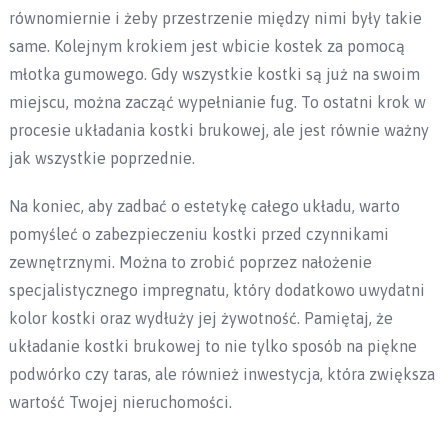
równomiernie i żeby przestrzenie między nimi były takie
same. Kolejnym krokiem jest wbicie kostek za pomocą
młotka gumowego. Gdy wszystkie kostki są już na swoim
miejscu, można zacząć wypełnianie fug. To ostatni krok w
procesie układania kostki brukowej, ale jest równie ważny
jak wszystkie poprzednie.
Na koniec, aby zadbać o estetykę całego układu, warto
pomyśleć o zabezpieczeniu kostki przed czynnikami
zewnętrznymi. Można to zrobić poprzez nałożenie
specjalistycznego impregnatu, który dodatkowo uwydatni
kolor kostki oraz wydłuży jej żywotność. Pamiętaj, że
układanie kostki brukowej to nie tylko sposób na piękne
podwórko czy taras, ale również inwestycja, która zwiększa
wartość Twojej nieruchomości.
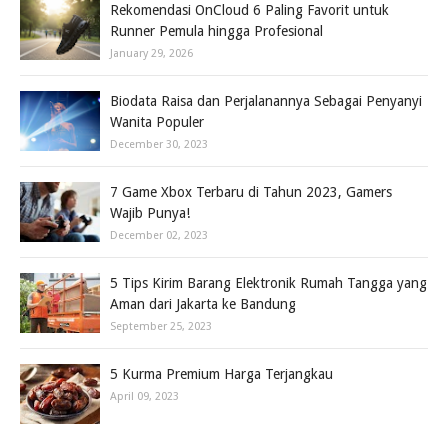
Rekomendasi OnCloud 6 Paling Favorit untuk
Runner Pemula hingga Profesional
January 29, 2026
Biodata Raisa dan Perjalanannya Sebagai Penyanyi
Wanita Populer
December 30, 2023
7 Game Xbox Terbaru di Tahun 2023, Gamers
Wajib Punya!
December 02, 2023
5 Tips Kirim Barang Elektronik Rumah Tangga yang
Aman dari Jakarta ke Bandung
September 25, 2023
5 Kurma Premium Harga Terjangkau
April 09, 2023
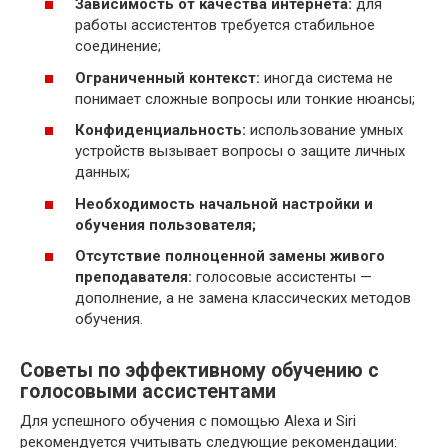
Зависимость от качества интернета:
для
работы ассистентов требуется стабильное
соединение;
Ограниченный контекст:
иногда система не
понимает сложные вопросы или тонкие нюансы;
Конфиденциальность:
использование умных
устройств вызывает вопросы о защите личных
данных;
Необходимость начальной настройки и
обучения пользователя;
Отсутствие полноценной замены живого
преподавателя:
голосовые ассистенты —
дополнение, а не замена классических методов
обучения.
Советы по эффективному обучению с
голосовыми ассистентами
Для успешного обучения с помощью Alexa и Siri
рекомендуется учитывать следующие рекомендации:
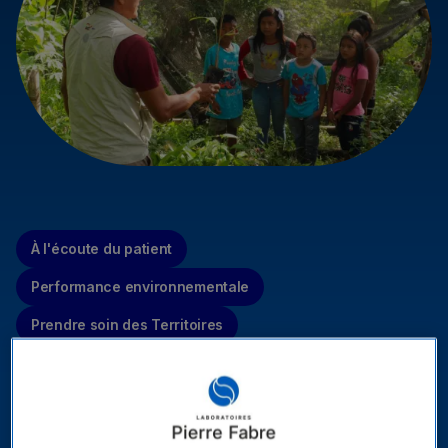
À l'écoute du patient
Performance environnementale
Prendre soin des Territoires
Prendre soin des Collaborateurs
Une démarche RSE reconnue par AFNOR Certification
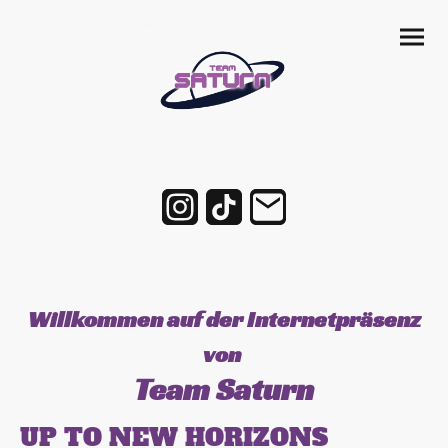
Willkommen auf der Internetpräsenz
von
Team Saturn
UP TO NEW HORIZONS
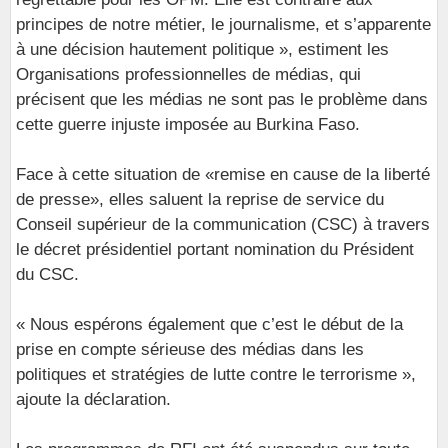
principes de notre métier, le journalisme, et s’apparente
à une décision hautement politique », estiment les
Organisations professionnelles de médias, qui
précisent que les médias ne sont pas le problème dans
cette guerre injuste imposée au Burkina Faso.
Face à cette situation de «remise en cause de la liberté
de presse», elles saluent la reprise de service du
Conseil supérieur de la communication (CSC) à travers
le décret présidentiel portant nomination du Président
du CSC.
« Nous espérons également que c’est le début de la
prise en compte sérieuse des médias dans les
politiques et stratégies de lutte contre le terrorisme »,
ajoute la déclaration.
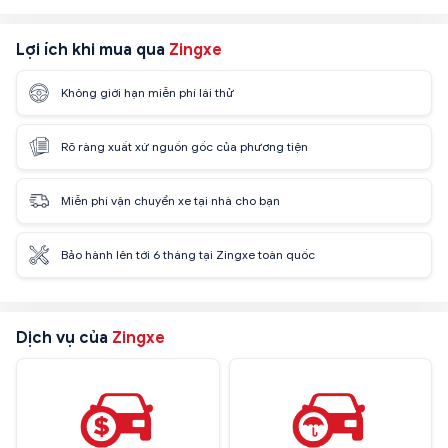
Lợi ích khi mua qua
Zingxe
Không giới hạn miễn phí lái thử
Rõ ràng xuất xứ nguồn gốc của phương tiện
Miễn phí vận chuyển xe tại nhà cho bạn
Bảo hành lên tới 6 tháng tại Zingxe toàn quốc
Dịch vụ của
Zingxe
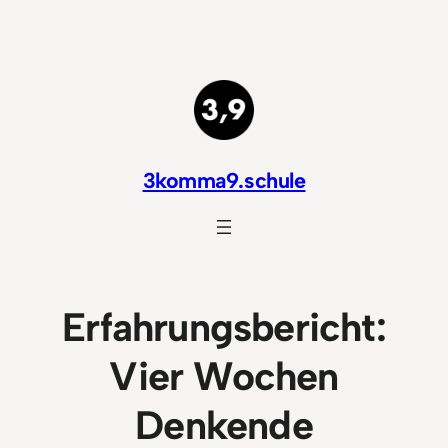
Zum
Inhalt
springen
3komma9.schule
Erfahrungsbericht:
Vier Wochen
Denkende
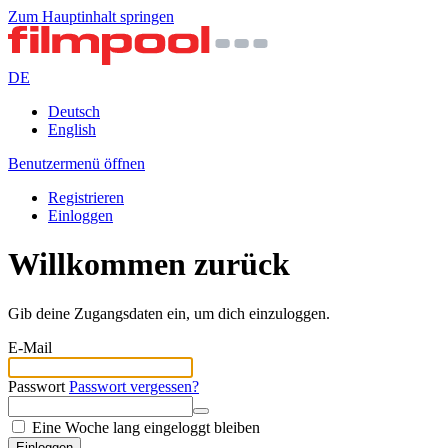
Zum Hauptinhalt springen
DE
Deutsch
English
Benutzermenü öffnen
Registrieren
Einloggen
Willkommen zurück
Gib deine Zugangsdaten ein, um dich einzuloggen.
E-Mail
Passwort
Passwort vergessen?
Eine Woche lang eingeloggt bleiben
Einloggen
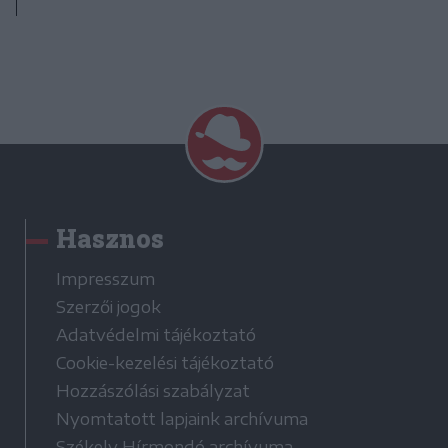
Hasznos
Impresszum
Szerzői jogok
Adatvédelmi tájékoztató
Cookie-kezelési tájékoztató
Hozzászólási szabályzat
Nyomtatott lapjaink archívuma
Székely Hírmondó archívuma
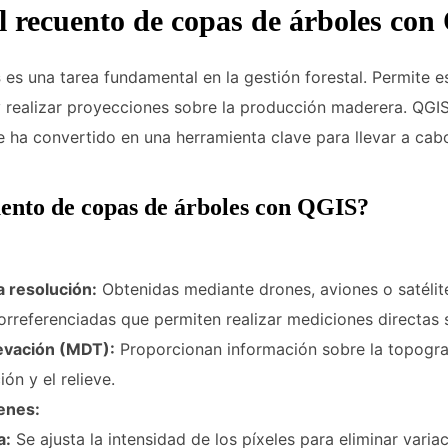
l recuento de copas de árboles co
s
es una tarea fundamental en la gestión forestal. Permite e
y realizar proyecciones sobre la producción maderera. QGIS,
e ha convertido en una herramienta clave para llevar a cabo
uento de copas de árboles con QGIS?
 resolución:
Obtenidas mediante drones, aviones o satélit
referenciadas que permiten realizar mediciones directas so
levación (MDT):
Proporcionan información sobre la topografí
ión y el relieve.
enes:
a:
Se ajusta la intensidad de los píxeles para eliminar vari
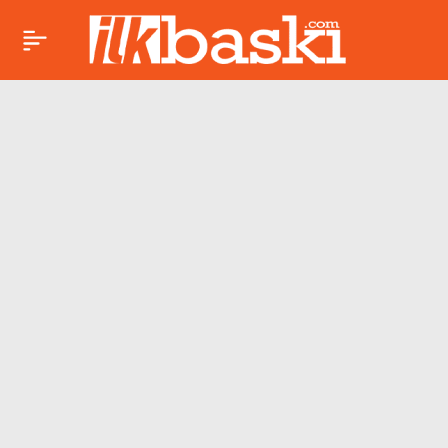
2026 Merkür retrosu
Paylaş
ne zaman
başlayacak? Etkileri
neler olacak?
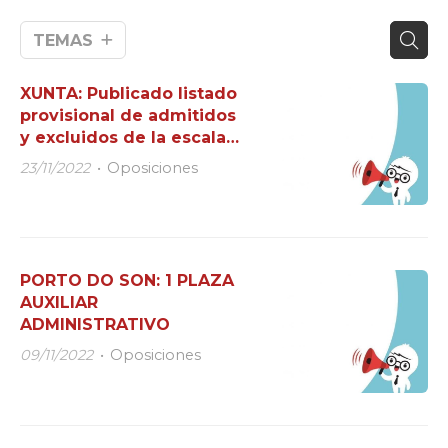
TEMAS
XUNTA: Publicado listado
provisional de admitidos
y excluidos de la escala
de Auxiliar Cuidador
23/11/2022
Oposiciones
PORTO DO SON: 1 PLAZA
AUXILIAR
ADMINISTRATIVO
09/11/2022
Oposiciones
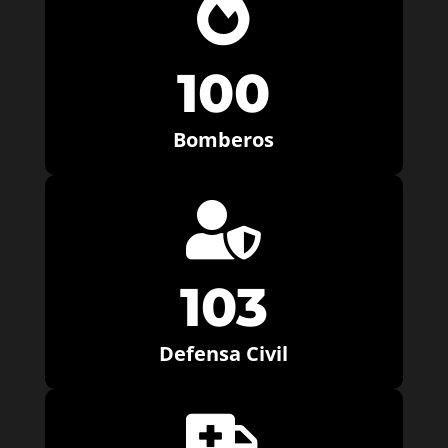

100
Bomberos

103
Defensa Civil


■ ■ ■ ■ ■

**What this task involves**
The entries above are to be repeated in full, except for their pictures.

**Output below**
równomiernie i żeby przestrzenie między nimi były takie
same. Kolejnym krokiem jest wbicie kostek za pomocą
młotka gumowego. Gdy wszystkie kostki są już na swoim
miejscu, można zacząć wypełnianie fug. To ostatni krok w
procesie układania kostki brukowej, ale jest równie ważny
jak wszystkie poprzednie.
Na koniec, aby zadbać o estetykę całego układu, warto
pomyśleć o zabezpieczeniu kostki przed czynnikami
zewnętrznymi. Można to zrobić poprzez nałożenie
specjalistycznego impregnatu, który dodatkowo uwydatni
kolor kostki oraz wydłuży jej żywotność. Pamiętaj, że
układanie kostki brukowej to nie tylko sposób na piękne
podwórko czy taras, ale również inwestycja, która zwiększa
wartość Twojej nieruchomości.
Rekomendasi OnCloud 6 Paling Favorit untuk
Runner Pemula hingga Profesional
January 29, 2026
Biodata Raisa dan Perjalanannya Sebagai Penyanyi
Wanita Populer
December 30, 2023
7 Game Xbox Terbaru di Tahun 2023, Gamers
Wajib Punya!
December 02, 2023
5 Tips Kirim Barang Elektronik Rumah Tangga yang
Aman dari Jakarta ke Bandung
September 25, 2023
5 Kurma Premium Harga Terjangkau
April 09, 2023
Зависимость от качества интернета:
для
работы ассистентов требуется стабильное
соединение;
Ограниченный контекст:
иногда система не
понимает сложные вопросы или тонкие нюансы;
Конфиденциальность:
использование умных
устройств вызывает вопросы о защите личных
данных;
Необходимость начальной настройки и
обучения пользователя;
Отсутствие полноценной замены живого
преподавателя:
голосовые ассистенты —
дополнение, а не замена классических методов
обучения.
Советы по эффективному обучению с
голосовыми ассистентами
Для успешного обучения с помощью Alexa и Siri
рекомендуется учитывать следующие рекомендации:
À l'écoute du patient
Performance environnementale
Prendre soin des Territoires
Prendre soin des Collaborateurs
Une démarche RSE reconnue par AFNOR Certification
Willkommen auf der Internetpräsenz
von
Team Saturn
UP TO NEW HORIZONS
principes de notre métier, le journalisme, et s’apparente
à une décision hautement politique », estiment les
Organisations professionnelles de médias, qui
précisent que les médias ne sont pas le problème dans
cette guerre injuste imposée au Burkina Faso.
Face à cette situation de «remise en cause de la liberté
de presse», elles saluent la reprise de service du
Conseil supérieur de la communication (CSC) à travers
le décret présidentiel portant nomination du Président
du CSC.
« Nous espérons également que c’est le début de la
prise en compte sérieuse des médias dans les
politiques et stratégies de lutte contre le terrorisme »,
ajoute la déclaration.
Lợi ích khi mua qua
Zingxe
Không giới hạn miễn phí lái thử
Rõ ràng xuất xứ nguồn gốc của phương tiện
Miễn phí vận chuyển xe tại nhà cho bạn
Bảo hành lên tới 6 tháng tại Zingxe toàn quốc
Dịch vụ của
Zingxe
Zum
Inhalt
springen
3komma9.schule
Erfahrungsbericht:
Vier Wochen
Denkende
Zum Hauptinhalt springen
DE
Deutsch
English
Benutzermenü öffnen
Registrieren
Einloggen
Willkommen zurück
Gib deine Zugangsdaten ein, um dich einzuloggen.
E-Mail
Passwort
Passwort vergessen?
Eine Woche lang eingeloggt bleiben
Einloggen
Hasznos
Impresszum
Szerzői jogok
Adatvédelmi tájékoztató
Cookie-kezelési tájékoztató
Hozzászólási szabályzat
Nyomtatott lapjaink archívuma
Székely Hírmondó archívuma
l recuento de copas de árboles co
s
es una tarea fundamental en la gestión forestal. Permite e
y realizar proyecciones sobre la producción maderera. QGIS,
e ha convertido en una herramienta clave para llevar a cabo
uento de copas de árboles con QGIS?
 resolución:
Obtenidas mediante drones, aviones o satélit
referenciadas que permiten realizar mediciones directas so
levación (MDT):
Proporcionan información sobre la topografí
ión y el relieve.
enes:
a:
Se ajusta la intensidad de los píxeles para eliminar vari
2026 Merkür retrosu
Paylaş
ne zaman
başlayacak? Etkileri
neler olacak?
TEMAS
XUNTA: Publicado listado
provisional de admitidos
y excluidos de la escala
de Auxiliar Cuidador
23/11/2022
Oposiciones
PORTO DO SON: 1 PLAZA
AUXILIAR
ADMINISTRATIVO
09/11/2022
Oposiciones

100
Bomberos

103
Defensa Civil


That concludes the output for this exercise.